Le tribunal de commerce de Nice, statuant le 20 novembre 2025, a examiné une opposition formée contre une ordonnance de référé. La partie défenderesse, bien que régulièrement convoquée, ne s’est pas présentée à l’audience dédiée à son opposition. Le juge a donc rejeté cette opposition et condamné la défaillante au paiement de la créance initiale ainsi qu’à une indemnité au titre de l’article 700 du code de procédure civile. La décision précise les conditions de renonciation implicite à une instance introduite par voie d’opposition.
La sanction du défaut de comparution en audience d’opposition
La présomption de renonciation à l’instance
Le tribunal estime que l’absence à l’audience, malgré une convocation régulière, équivaut à un désistement. « La SAS HORIZON PROPERTIES bien que régulièrement convoquée par le greffe par lettre recommandée avec accusé de réception, ne s’est pas présentée à l’audience pour soutenir son opposition ce qui laisse présumer qu’elle a renoncé à sa contestation » (Motifs). Cette présomption simplifie la procédure en évitant un examen au fond lorsque la partie initiatrice se dérobe. Elle sanctionne ainsi un comportement négligent et préserve la bonne administration de la justice.
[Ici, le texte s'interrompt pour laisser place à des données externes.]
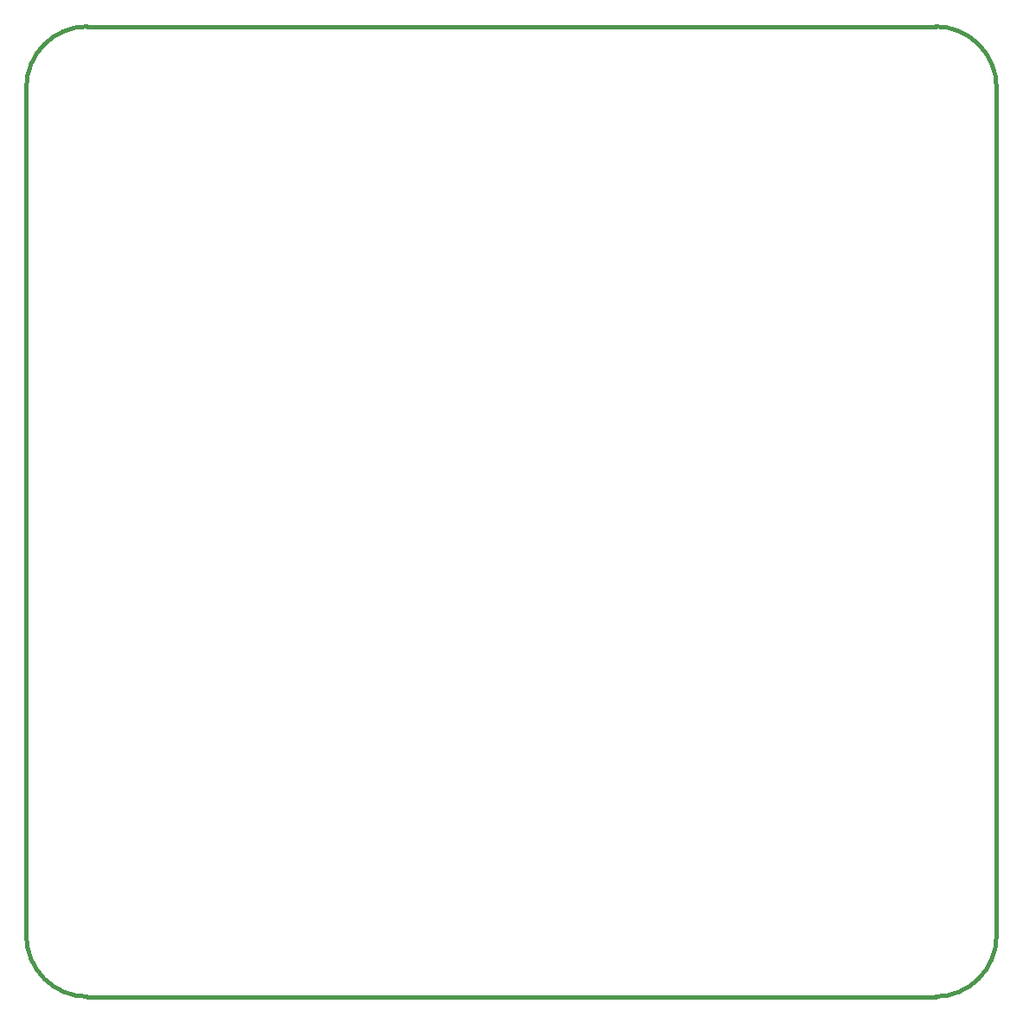
<source format=gbr>
G04 (created by PCBNEW (2013-05-31 BZR 4019)-stable) date 6/28/2014 2:34:58 PM*
%MOIN*%
G04 Gerber Fmt 3.4, Leading zero omitted, Abs format*
%FSLAX34Y34*%
G01*
G70*
G90*
G04 APERTURE LIST*
%ADD10C,0.00590551*%
%ADD11C,0.015*%
G04 APERTURE END LIST*
G54D10*
G54D11*
X68401Y-53039D02*
X68401Y-20362D01*
X33362Y-55401D02*
X66039Y-55401D01*
X31000Y-20362D02*
X31000Y-53039D01*
X66039Y-18000D02*
X33362Y-18000D01*
X31000Y-53039D02*
G75*
G03X33362Y-55401I2362J0D01*
G74*
G01*
X66039Y-55401D02*
G75*
G03X68401Y-53039I0J2362D01*
G74*
G01*
X68401Y-20362D02*
G75*
G03X66039Y-18000I-2362J0D01*
G74*
G01*
X33362Y-18000D02*
G75*
G03X31000Y-20362I0J-2362D01*
G74*
G01*
M02*

</source>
La nature contradictoire de la décision rendue
Bien que rendue en l’absence d’une partie, la décision est qualifiée de contradictoire. Cette qualification est essentielle car elle empêche toute nouvelle voie de rétractation comme l’opposition. Elle rejoint la solution selon laquelle « n’est pas défaillante et n’est pas recevable à former opposition la partie qui, ayant comparu lors d’une audience où elle a été avisée de la date à laquelle les débats ont été renvoyés, ne s’est pas présentée à cette audience » (Cass. Deuxième chambre civile, le 20 novembre 2025, n°24-10.794). La portée est donc de limiter strictement les recours contre les jugements réputés contradictoires.
La condamnation aux frais irrépétibles dans ce contexte procédural
Le principe de la condamnation de la partie perdante
Le tribunal alloue une indemnité au titre de l’article 700 du code de procédure civile à la partie victorieuse. Cette condamnation suit le principe selon lequel les frais irrépétibles incombent à la partie tenue aux dépens. « Il apparaît inéquitable de laisser à la charge de la demanderesse les frais irrépétibles et il convient de lui allouer la somme de 2.000 € au titre de l’article 700 du Code de procédure civile » (Motifs). Cette décision vise à compenser, partiellement, les frais exposés non compris dans les dépens.
La confirmation d’une jurisprudence constante
Cette solution est en parfaite conformité avec la jurisprudence de la Cour de cassation. Elle rappelle en effet que « Seule la partie tenue aux dépens ou qui perd son procès pouvant être condamnée à des frais irrépétibles en application de l’article 700 du code de procédure civile » (Cass. Deuxième chambre civile, le 22 mai 2025, n°22-23.232). La valeur de l’arrêt commenté est de réaffirmer ce principe dans le cadre spécifique d’une opposition défaillante. Sa portée est de rappeler que l’équité procédurale justifie cette sanction pécuniaire accessoire.